As far as one is able to comprehend the religious convictions of the native Sitkans, other than the few who have gone through the form of professing Christianity, they seem to entertain a sort of animal worship, a reverence for special birds and beasts. Like the Japanese they hold certain animals sacred and will not injure them. It is thus that they have some mystical idea about the bear, which prevents them from willingly hunting that animal. Ravens are nearly as numerous in Sitka as they are in Ceylon, and no one will injure then. They believe that the spirits of the departed occupy the bodies of ravens, hawks, and the like.
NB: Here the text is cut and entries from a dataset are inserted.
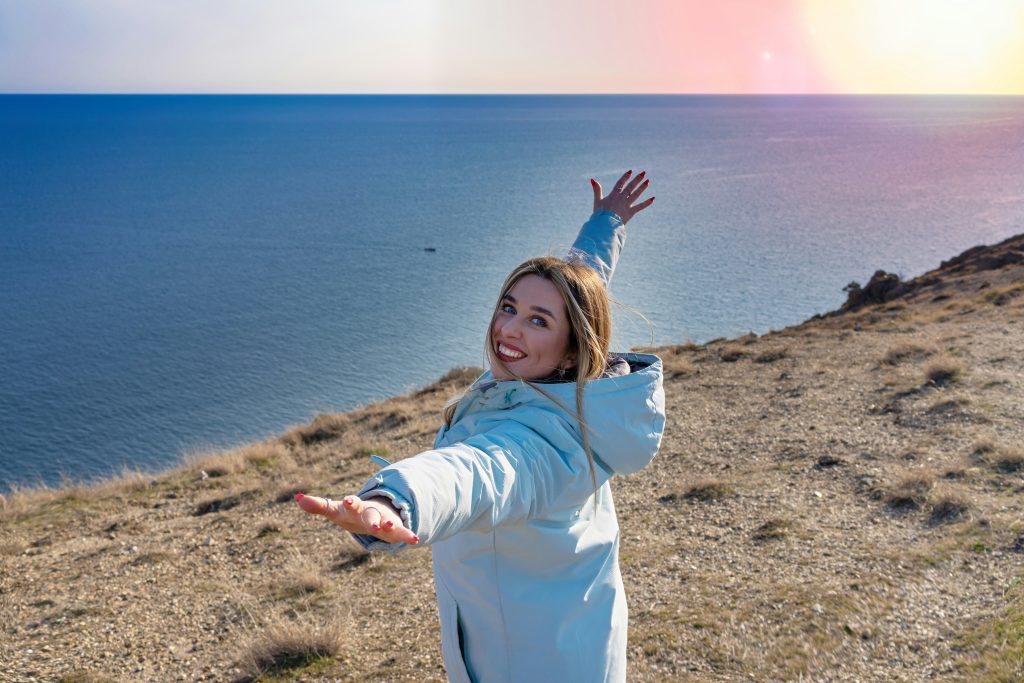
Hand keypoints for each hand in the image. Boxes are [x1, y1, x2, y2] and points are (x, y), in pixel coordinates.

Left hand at [294, 493, 418, 544]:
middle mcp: (371, 512)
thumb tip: (297, 497)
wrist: (378, 512)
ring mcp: (384, 520)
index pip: (352, 504)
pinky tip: (415, 540)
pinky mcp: (394, 530)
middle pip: (371, 514)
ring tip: (392, 527)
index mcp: (356, 508)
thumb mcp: (336, 511)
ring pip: (388, 522)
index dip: (350, 503)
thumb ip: (318, 505)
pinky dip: (407, 536)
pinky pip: (402, 533)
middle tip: (373, 525)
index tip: (349, 500)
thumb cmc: (353, 513)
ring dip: (390, 525)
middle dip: (372, 519)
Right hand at [591, 169, 653, 225]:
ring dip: (642, 187)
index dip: (625, 177)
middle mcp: (622, 198)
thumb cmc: (600, 214)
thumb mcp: (597, 200)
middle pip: (631, 186)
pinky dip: (647, 203)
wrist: (605, 224)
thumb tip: (592, 179)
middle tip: (643, 173)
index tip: (630, 171)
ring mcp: (627, 204)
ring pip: (636, 194)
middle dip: (637, 179)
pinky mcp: (631, 212)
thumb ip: (597, 189)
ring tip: (648, 181)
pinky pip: (640, 206)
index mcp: (614, 195)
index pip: (620, 183)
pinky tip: (653, 198)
One is reminded that in the temples of Canton the Chinese keep sacred hogs; the Parsees of Bombay worship fire; the Japanese bow before snakes and foxes, as divine symbols; the pious Hindoo deifies cows and monkeys; so there is abundant precedent to countenance these simple natives of Alaska in their crude worship and superstitions.
Their aboriginal belief is called Shamanism, or the propitiating of evil spirits by acceptable offerings. It is significant that the same faith is participated in by the Siberians, on the other side of Behring Strait. This is no new or original form of religion; it was the faith of the Tartar race before they became disciples of Buddhism.